### Excerpt to read ###
And like Israel, God must change us before we are able to enter the promise land. The only way we are able to cross the finish line if receive a new name. We must receive the name of Him who chose to walk with a limp on our behalf. Genesis 3:15 says to Serpent that he would bruise the heel of the promised seed. Jesus would experience the “bruised heel” on the cross. Jesus would die to pay for our pride and self-sufficiency. He would be identified as “Jacob” on the cross so we would be able to be grafted into “Israel.” Jesus was bruised on the cross, but he crushed the head of the serpent in his resurrection from the dead. Jesus delivered us from our greatest enemy, death, giving us the opportunity to enter into the land of promise by the mercy of God. He invites all to enter, but we must be changed first. We must receive the name of Jesus Christ. We must lose our life for Jesus. We must sacrifice our self-sufficiency for the way of the cross. We must forsake all and follow Jesus.

Jesus said, “Truly, I say to you, unless you turn and become like children, you will never enter the kingdom of heaven. Whoever humbles himself like this child is the greatest in the kingdom of heaven.” Jacob humbled himself and became Israel. Saul humbled himself and became Paul. Simon humbled himself and became Peter. Have you humbled yourself to become One with Christ? Have you received the name “Christian” by turning from your sins and trusting in bruised heel of Jesus (the cross) and the crushed head of the serpent (the resurrection)? Are you with Christ?
### Data section ###
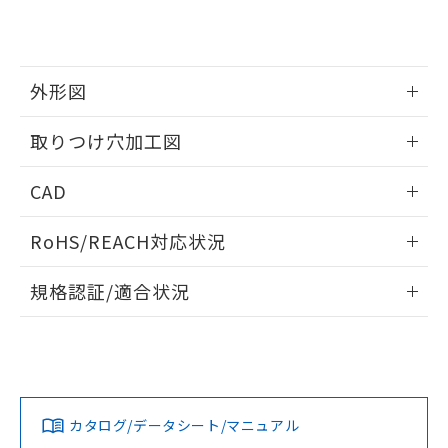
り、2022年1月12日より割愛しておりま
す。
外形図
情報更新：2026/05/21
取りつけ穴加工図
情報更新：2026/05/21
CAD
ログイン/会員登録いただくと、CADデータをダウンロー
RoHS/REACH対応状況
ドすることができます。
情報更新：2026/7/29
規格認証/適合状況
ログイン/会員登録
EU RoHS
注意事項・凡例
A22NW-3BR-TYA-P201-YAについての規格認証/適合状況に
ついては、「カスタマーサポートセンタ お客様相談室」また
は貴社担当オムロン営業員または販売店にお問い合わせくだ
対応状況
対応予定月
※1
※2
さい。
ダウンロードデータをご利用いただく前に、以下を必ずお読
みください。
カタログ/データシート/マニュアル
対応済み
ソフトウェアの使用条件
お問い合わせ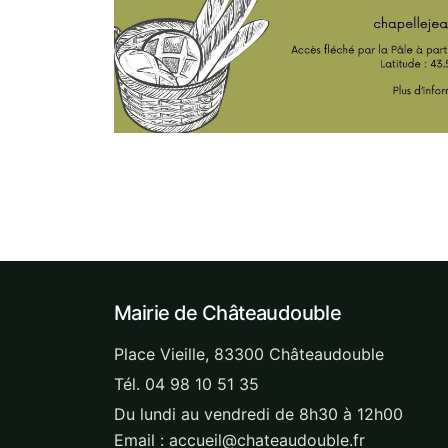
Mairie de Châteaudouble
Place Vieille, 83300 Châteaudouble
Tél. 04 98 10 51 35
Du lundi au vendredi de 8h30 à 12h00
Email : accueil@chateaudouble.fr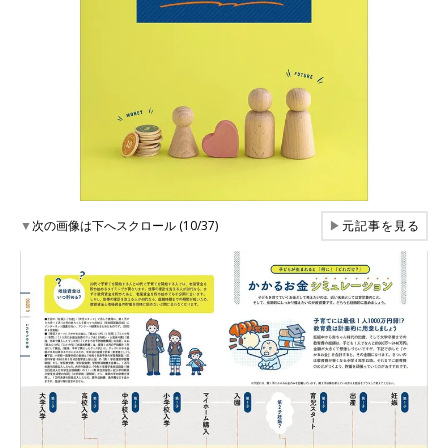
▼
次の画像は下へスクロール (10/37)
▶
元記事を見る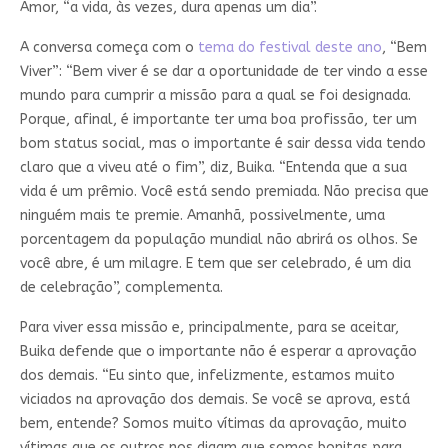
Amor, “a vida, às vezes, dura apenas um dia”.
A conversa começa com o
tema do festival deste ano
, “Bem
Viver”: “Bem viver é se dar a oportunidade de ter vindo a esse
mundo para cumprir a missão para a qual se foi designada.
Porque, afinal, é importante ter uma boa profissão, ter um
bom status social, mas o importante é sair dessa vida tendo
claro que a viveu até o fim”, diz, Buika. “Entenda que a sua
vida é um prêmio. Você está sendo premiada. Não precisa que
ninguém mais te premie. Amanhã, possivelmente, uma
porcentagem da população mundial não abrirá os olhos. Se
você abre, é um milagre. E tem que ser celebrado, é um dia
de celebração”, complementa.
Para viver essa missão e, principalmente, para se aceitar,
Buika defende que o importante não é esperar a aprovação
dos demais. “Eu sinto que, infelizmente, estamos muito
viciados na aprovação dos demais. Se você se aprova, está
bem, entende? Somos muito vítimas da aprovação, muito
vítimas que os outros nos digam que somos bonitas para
###
[Set of tasks]
• a. According to the passage on receiving a new name, what does Genesis 3:15 say to the serpent?
• b. Please extend the passage on receiving a new name from where it stops.

[Answers for each item]
• a. That he would bruise the heel of the promised seed.

• b.
I love the picture of Derek Redmond struggling so hard to finish the race only to realize that he could not cross the finish line without the help of his father. “I’m here son. We’ll finish together.” God does that for us. God sent Jesus from heaven to become a man so that we could enter the promise land. In the incarnation of Jesus, God says to you and me, “I’m here my children. We’ll finish together.” Beloved, we must “walk with a limp.” We must admit our sin and identify ourselves with the bruised heel of Christ. It is only then that we realize that God is the one who will carry us across the finish line into the promise land. Therefore, let us run with endurance the race that is set before us, looking to Jesus who says, “I am with you. We will finish this together.”


[1] accessed 5.21.2016

[2] C.S. Lewis, Mere Christianity (New York: Simon & Schuster Touchstone edition, 1996), 109, 111.

[3] Jonathan Edwards, The Works of Jonathan Edwards (Edinburgh: Banner of Truth, 1974), 1:398–404.